The reason I mention this is I attended high school, initially same year as Charles Hornberger, the point guard on our never-defeated-in-district (during my high school years) basketball team and the star on our debate team. It's possible that they are related; I found a 1961 newspaper clipping mentioned 3 children to Jacob G. Hornberger Sr., including 5-year-old Charles and Jacob Jr. Apparently the wife/mother is Latina (I found that on a Wikipedia biography page). That would put him at roughly high school age when I attended. I didn't see Charles listed on Jacob's Facebook friends list, but then my own little brothers aren't on Facebook. I tried briefly doing a Google search on Charles. There is a San Antonio lawyer by that name who graduated from UT law school in 1980, which would dovetail with a 1973 high school graduation and 7 years of undergraduate and law school.
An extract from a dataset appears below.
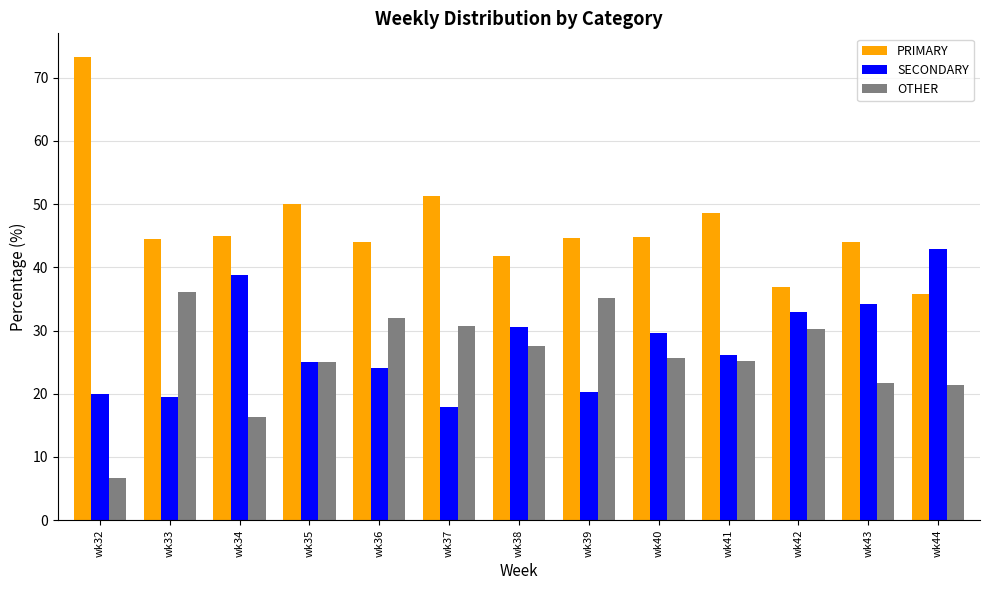

At which label does OTHER reach its minimum?

wk32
One of the interesting tidbits of the clip is when he speaks about working in the summer on the ranch with Mexican migrant workers. He started out his political journey as a liberal Democrat (like me), although he didn't go through an interim conservative phase. His migration to a libertarian perspective started with 3 books published by FEE. Mine, on the other hand, really started with a Woodward book on how Bush Jr. fucked up the Iraq occupation and continued with his "saving the free enterprise system" via TARP and other government interventions.
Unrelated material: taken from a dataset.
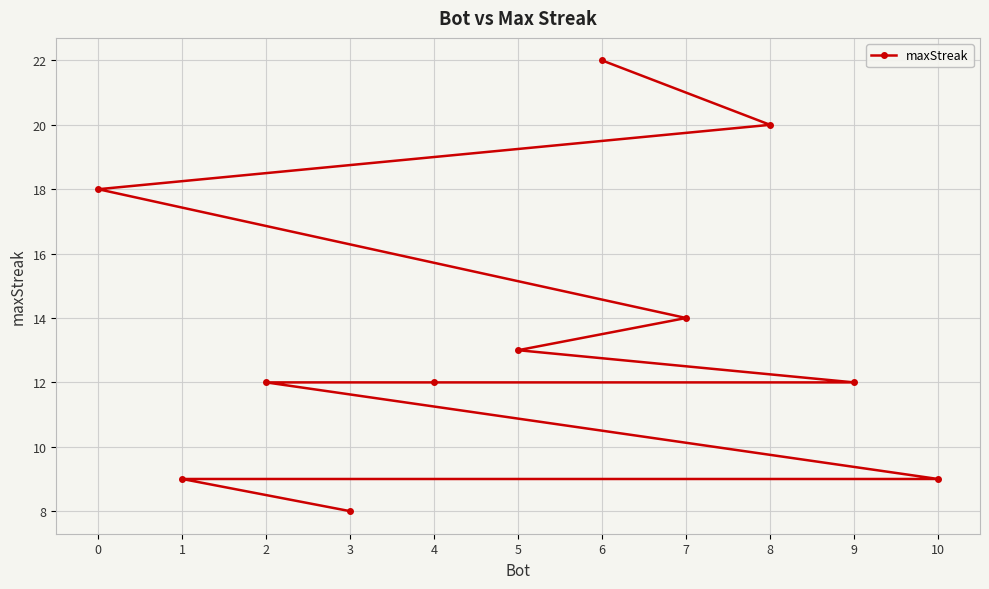

Which label corresponds to the smallest value in the chart?

3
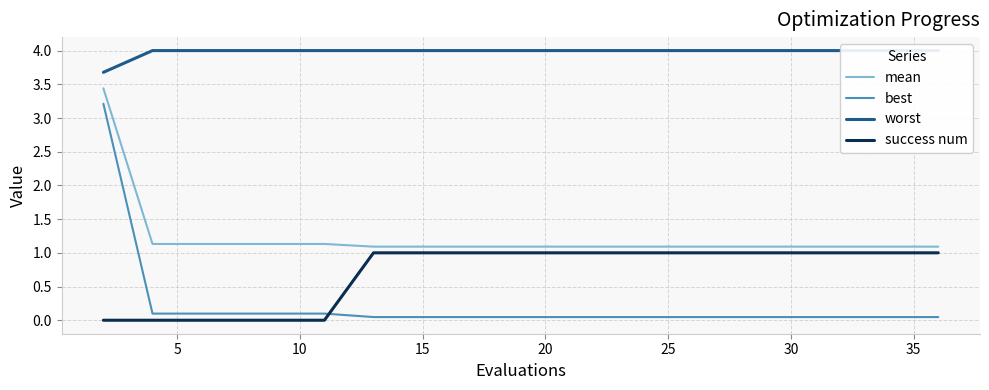

Which series has the largest total across all categories?

worst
I had always been pro-immigration and free trade, was never really happy with the GOP but considered them to be the lesser of evils. But there were other things that drove me crazy, like the Bridge to Nowhere nonsense and an Alaskan GOP senator threatening to resign if he didn't get his pork barrel appropriation. And Obama and the 111th Congress finally pushed me over the edge; I went from being a practical, pragmatic libertarian-conservative to a more consistent one. I had flirted with supporting Ron Paul in 2012, although I found a lot of his conspiracy talking points (e.g., blowbacks) a little too extreme and eventually concluded Romney was the most viable alternative to Obama's reelection. (Romney ran an incompetent campaign; I thought his obvious strategy was to run against both Obama and Bush.) The end was the 2016 primary. My preference was Rand Paul, who withdrew before I had a chance to vote for him in South Carolina. I was part of the Anyone But Trump coalition, briefly supporting Ted Cruz, but he was alienating me with bullshit soundbites like bombing the Middle East until the sand glowed. But the Trump hostile takeover wore down the competition to two candidates by the end of the conservative Southern campaign (Cruz and Kasich) as the campaign shifted to RINO country (the Northeast) where Cruz had no, and Kasich only nominal, support. At that point, Trump had the lead and momentum. I left the GOP when Trump clinched the nomination. As distasteful as the prospect of President Hillary Clinton was, I could not compromise my principles by supporting Trump.
I haven't found any delegate counts online for the Libertarian Party, but Reason lists Hornberger as the front runner after Super Tuesday. Vermin Supreme seems to be his strongest rival.